Speaking at the NAACP convention in Cincinnati as the Republican jamboree opened a five-hour drive up the road, Clinton announced a nationwide drive to register millions of new voters to stop Trump.
The former secretary of state, who swept to victory in the Democratic primaries thanks to support from African Americans, painted her billionaire opponent as a threat to democracy, who lacks a policy platform and whose company refused to rent to blacks in the 1970s.
"Donald Trump plays coy with white supremacists. Donald Trump insults Mexican immigrants... Donald Trump demeans women. Donald Trump wants to ban an entire religion from entering our country and Donald Trump loves to talk to the press," she said.
Trump is to be anointed as Republican presidential nominee at the four-day convention in Cleveland by the party once led by Abraham Lincoln, the president who abolished slavery in the 19th century.
Clinton told the conference of the National Association for the Advancement of Colored People, which Trump declined to address, that the Republicans were becoming the party of Trump.
"It is a threat to our democracy and it all adds up to an undeniable conclusion... Donald Trump cannot become president," she said to huge applause and delegates leaping to their feet.
"That's why we've got to work together to get the vote out this fall," she said, announcing a nationwide drive to get three million people registered to vote in the November 8 general election.
It is customary for presidential candidates to address the NAACP convention but the presumptive Republican nominee snubbed an invitation to speak at the Cincinnati event.
The Trump campaign gave no reason, as the candidate's wife Melania prepared to take the stage at the Republican convention later Monday, just 250 miles (400 kilometers) away in the same state.
- 'Madness has to stop' -
Ohio is a key battleground state and Trump lost the Republican primary to Governor John Kasich. But a recent NBC News poll put Clinton and Trump tied at 39 percent with 21 percent of voters undecided.
The former US secretary of state used much of her speech to call for criminal justice reform, an end to systemic racism and to denounce the killing of police officers as totally unjustified.
"This madness has to stop," she said in reference to the attack Sunday that killed three police officers in Baton Rouge, Louisiana.

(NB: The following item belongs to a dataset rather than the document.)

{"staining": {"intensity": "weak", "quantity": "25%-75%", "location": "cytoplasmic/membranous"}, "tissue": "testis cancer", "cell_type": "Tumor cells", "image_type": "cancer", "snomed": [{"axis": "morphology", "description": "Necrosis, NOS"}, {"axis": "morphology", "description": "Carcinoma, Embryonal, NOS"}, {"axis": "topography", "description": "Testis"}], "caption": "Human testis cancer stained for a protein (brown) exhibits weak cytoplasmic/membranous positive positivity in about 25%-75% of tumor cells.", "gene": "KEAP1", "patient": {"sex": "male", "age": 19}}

"We have difficult, painful, essential work ahead of us to repair the bonds between our police and our communities, and between and among each other," she added.
"The next president should make the commitment to fight for the reforms we so desperately need, holding police departments like Ferguson accountable," she said to deafening applause.
The 2014 shooting of an unarmed black teenager by a white police officer in Ferguson, Missouri, unleashed widespread protests, some violent, about fatal police shootings. The decision not to indict the police officer prompted more protests across the country.
Founded in 1909, the NAACP is America's oldest and largest civil rights organization, campaigning to end racial discrimination.
Her voice cracking with emotion, Clinton also read from the Facebook post of Montrell Jackson, one of the officers killed in Louisiana on Sunday, who spoke of his hurt at being met with hostility when on duty, and viewed as a threat -- as a black man -- when out of uniform.
"We have to heal the divides that remain, make the United States what it should be -- stronger and fairer, more opportunity for every one of our people," she said.
The NAACP gave her a warm welcome on Monday. Members of the audience expressed disappointment that Trump chose to stay away and said Clinton appeared to be the candidate best suited to ending inequality.